I do hope to fit in “Moonwalking with Einstein” and “The Secret Knowledge: On the Dismantling of American Culture” by David Mamet before the summer ends as well as several technical books on malware.
I’m reading “The deliberate Dumbing Down Of America” by Charlotte Thomson Iserbyt.
It’s free to read online in PDF at: http://www.google.com/search?client=safari&rls=en&q=the+deliberate+dumbing+down+of+america+pdf&ie=UTF-8&oe=UTF-8
It documents the actions, papers, methods, books and names, over many decades, of those who used “Progressive Education” to teach Americans to stop thinking.
I did NOT know she'd come out with another installment! I'd say it's been more than six years.....unless there was one that I missed in the meantime.
Oh lordy, so many great suggestions on this thread and so little time.
Reading Game of Thrones, by George R.R.Martin, again, after watching the HBO series. Actually, it’s being read to me by Roy Dotrice, a masterful narrator. Helps greatly in making Atlanta traffic disappear!

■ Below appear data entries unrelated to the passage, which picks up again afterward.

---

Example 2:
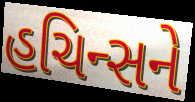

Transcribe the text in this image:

હચિન્સને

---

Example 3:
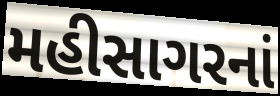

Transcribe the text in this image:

મહીસાગરનાં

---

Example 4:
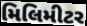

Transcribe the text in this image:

મિલિમીટર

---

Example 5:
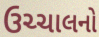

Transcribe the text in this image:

ઉચ્ચાલનો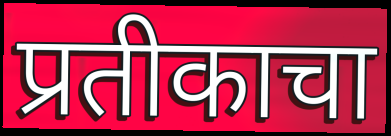
प्रतीकाचा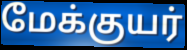
மேக்குயர்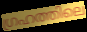
ഗ്രഹത്തിലെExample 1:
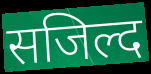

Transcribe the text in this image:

सजिल्द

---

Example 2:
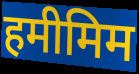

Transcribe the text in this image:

हमीमिम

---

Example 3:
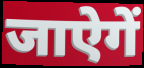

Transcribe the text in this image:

जाऐगें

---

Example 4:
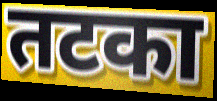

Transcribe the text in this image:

तटका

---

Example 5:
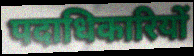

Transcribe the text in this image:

पदाधिकारियों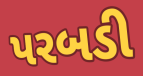
પરબડીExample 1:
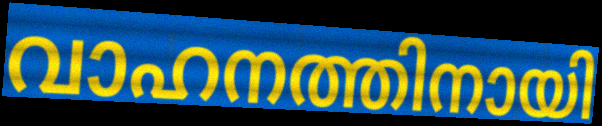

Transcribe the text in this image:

വാഹനത്തിനായി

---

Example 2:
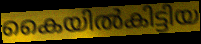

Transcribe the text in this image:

കൈയിൽകിട്ടിയ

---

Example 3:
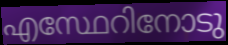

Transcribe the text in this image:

എസ്ഥേറിനോടു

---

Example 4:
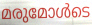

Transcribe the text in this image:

മരുമോൾടെ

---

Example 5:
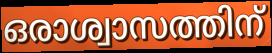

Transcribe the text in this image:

ഒരാശ്വാസത്തിന്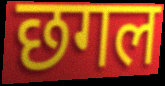
छगल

I think I actually may have heard it about it for the first time on the last “What are you reading?” thread. :)
Anyway. I have to confess I have yet to check out the Freeper Book Club. But if there’s a way there to discuss books some of us are reading, I sure would like to get people’s thoughts on TFT.
"Bad Science" - Ben Goldacre. Brilliant debunking of quackery and pseudoscience.

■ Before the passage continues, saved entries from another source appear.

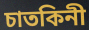
চাতকিনী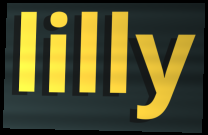
lillyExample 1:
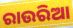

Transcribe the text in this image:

ରାଉରିଆ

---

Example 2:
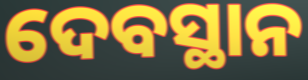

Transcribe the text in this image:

ଦେବସ୍ଥାନ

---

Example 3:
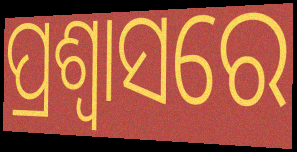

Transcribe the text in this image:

ପ୍ରଶ୍ବାସରେ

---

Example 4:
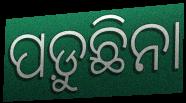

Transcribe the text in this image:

ପଡ଼ୁଛିନା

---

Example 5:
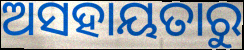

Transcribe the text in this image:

"The Armada" - Garrett Mattingly. This one comes around in my re-read queue every few years. One of the best histories ever written.
In the on deck circle is "Quartered Safe Out Here" by George MacDonald Fraser. I have been loath to crack the cover on this one because it is the only book by GMF I have never read, and when I reach the last page there will be no more. Ave atque vale...
For insance, there is an instructive quote from President Woodrow Wilson responding to criticism that there was no national interest in our entry into WWI -- he said, (paraphrase) "There is also no selfishness in it." To me, this explains a lot. To a liberal, national interest in war is "selfish"; while no national interest is "noble". See how it works?